• [EXERCISE]: How many lines of the records below contain the word "maximum"? Reply with the number alone.

SUPPLIED RECORDS section start

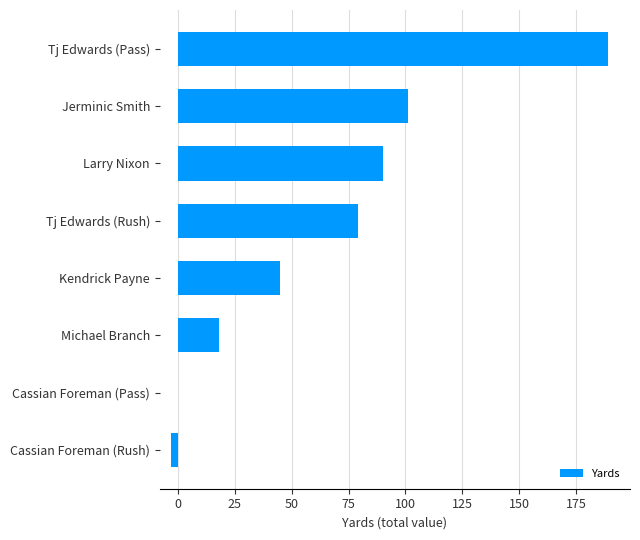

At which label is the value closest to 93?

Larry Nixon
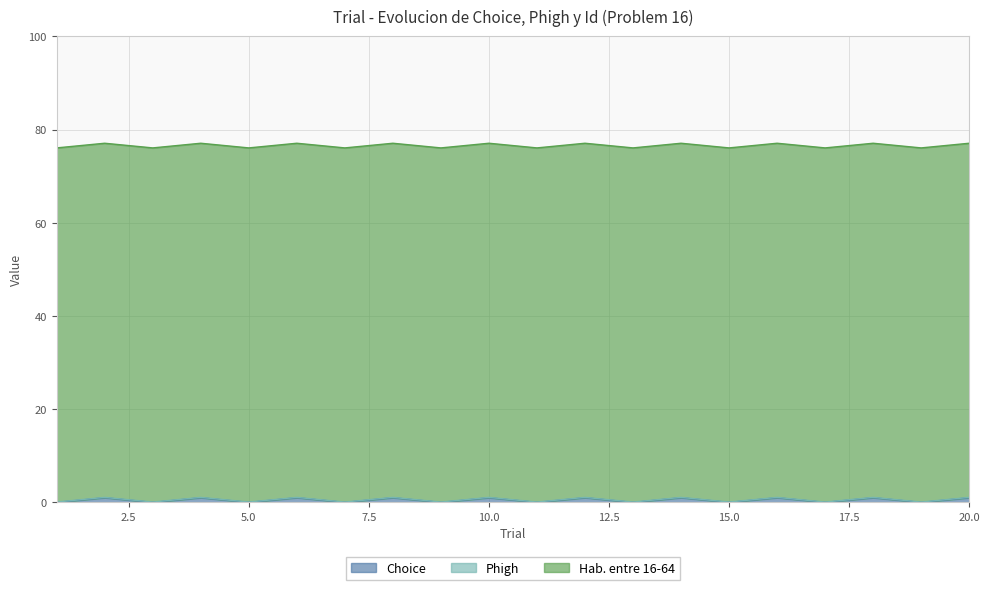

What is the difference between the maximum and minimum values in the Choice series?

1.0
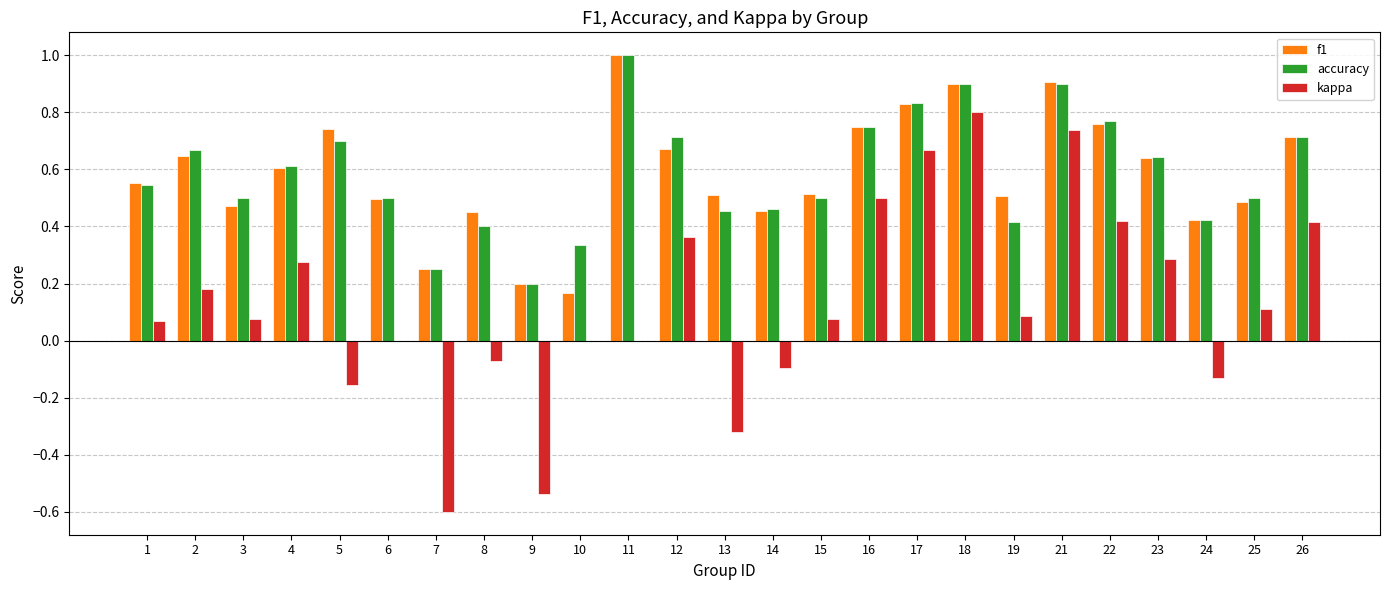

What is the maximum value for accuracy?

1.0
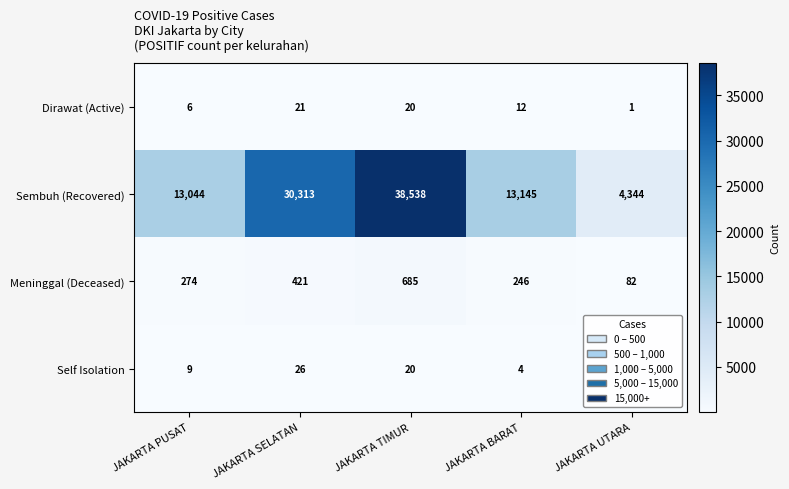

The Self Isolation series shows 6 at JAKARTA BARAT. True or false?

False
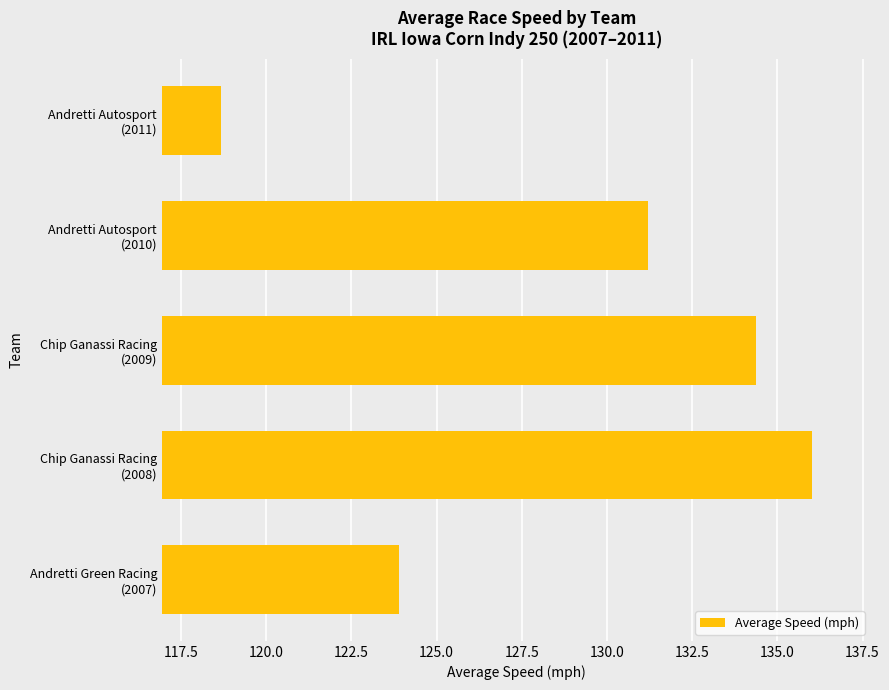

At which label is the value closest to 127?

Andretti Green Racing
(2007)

SUPPLIED RECORDS section end
SUPPLIED RECORDS section start

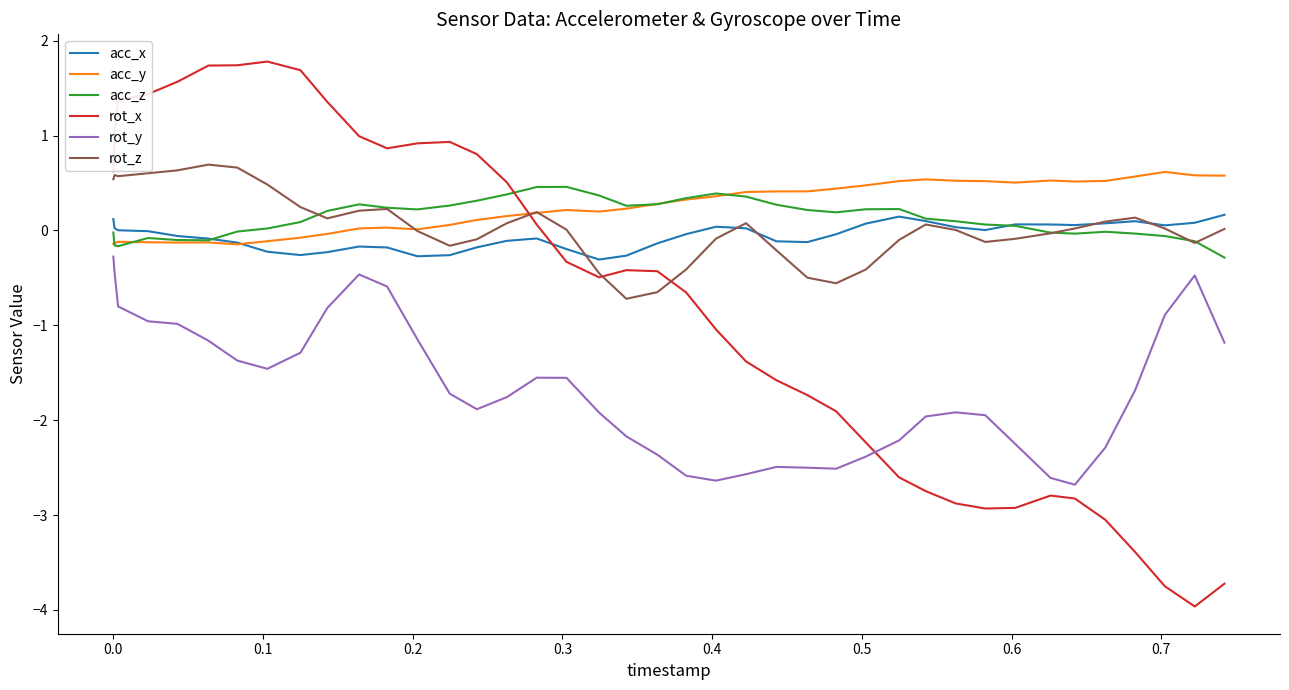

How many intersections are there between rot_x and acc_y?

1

SUPPLIED RECORDS section end
SUPPLIED RECORDS section start

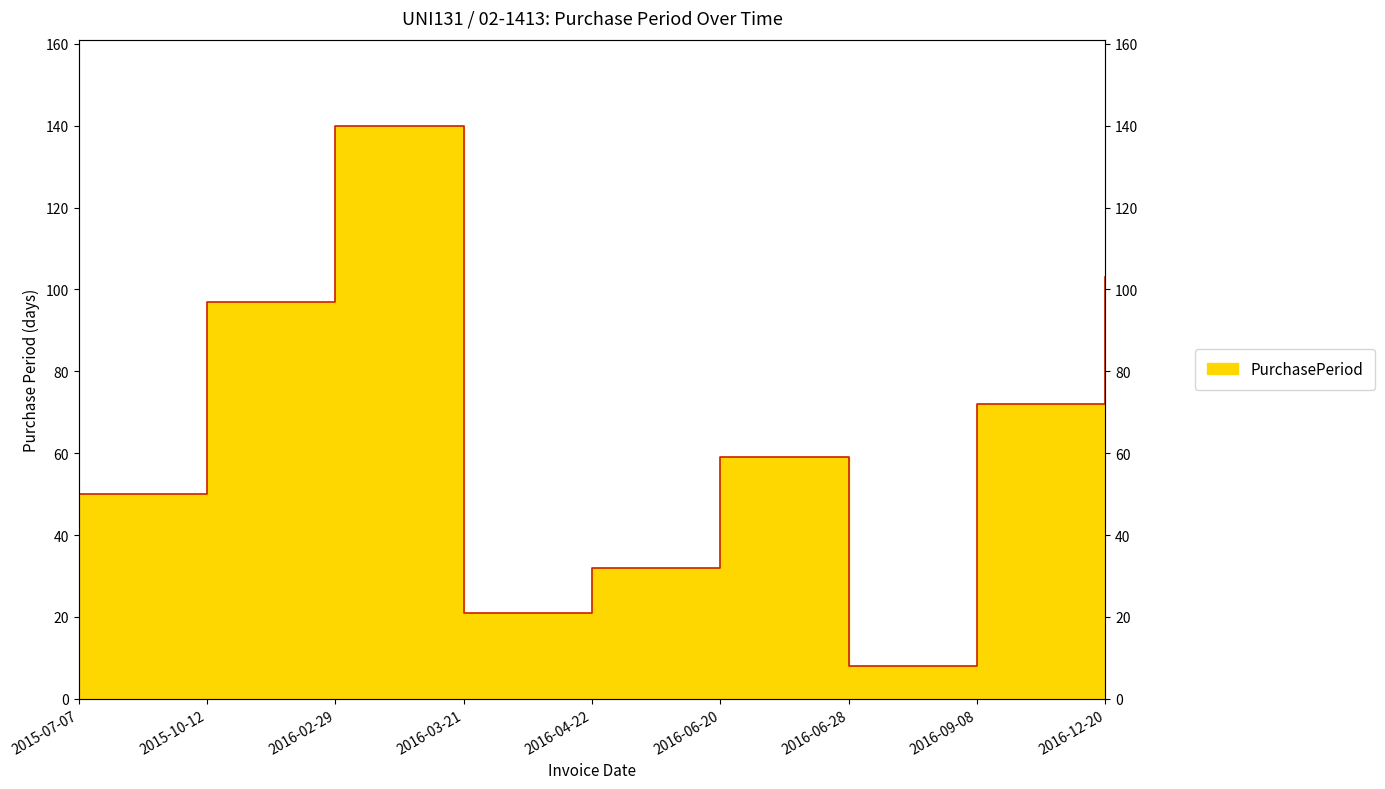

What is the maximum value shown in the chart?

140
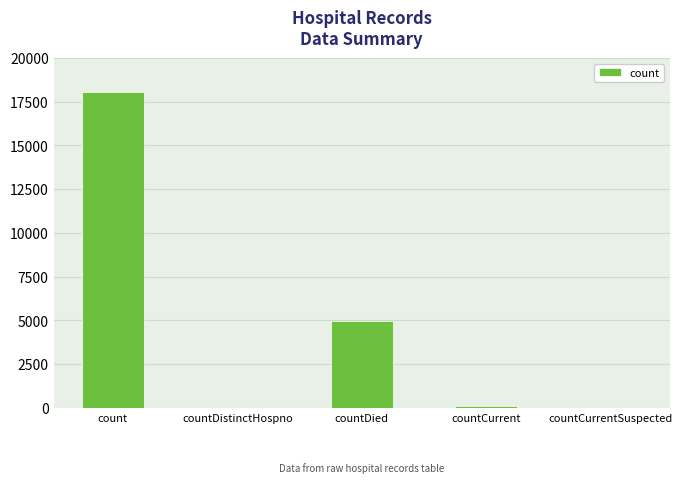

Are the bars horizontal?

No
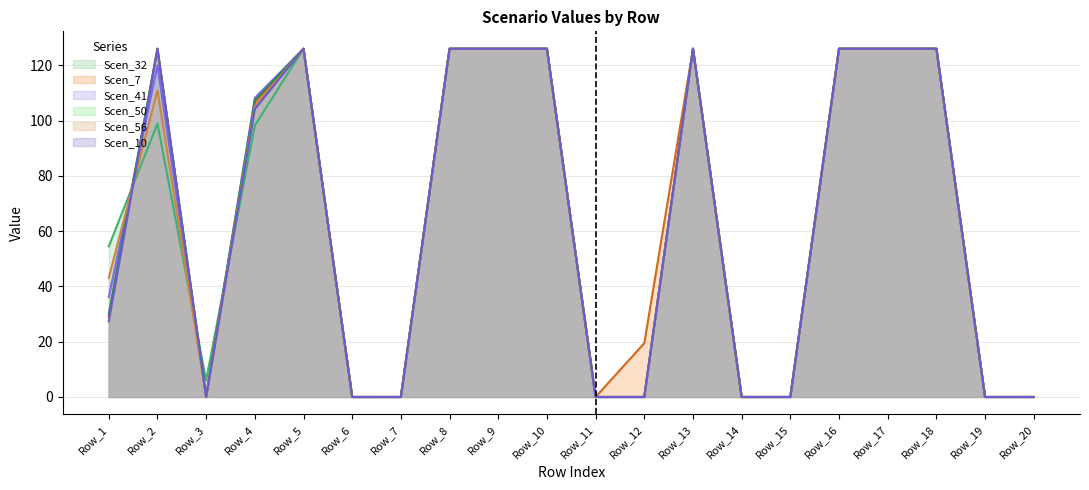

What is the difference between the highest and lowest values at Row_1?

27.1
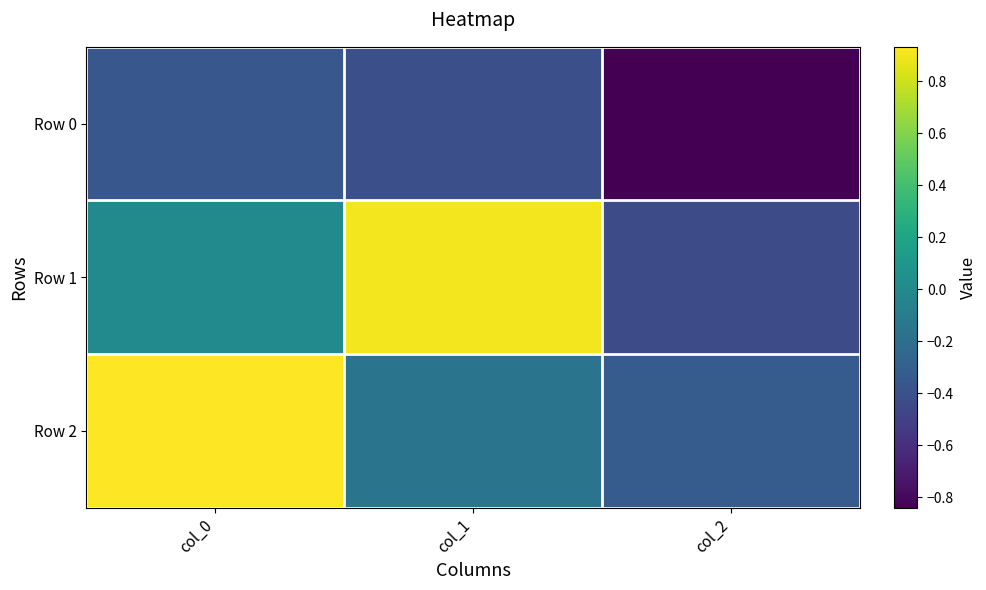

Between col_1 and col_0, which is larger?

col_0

SUPPLIED RECORDS section end

• [REPLY TO THE TASK]: 3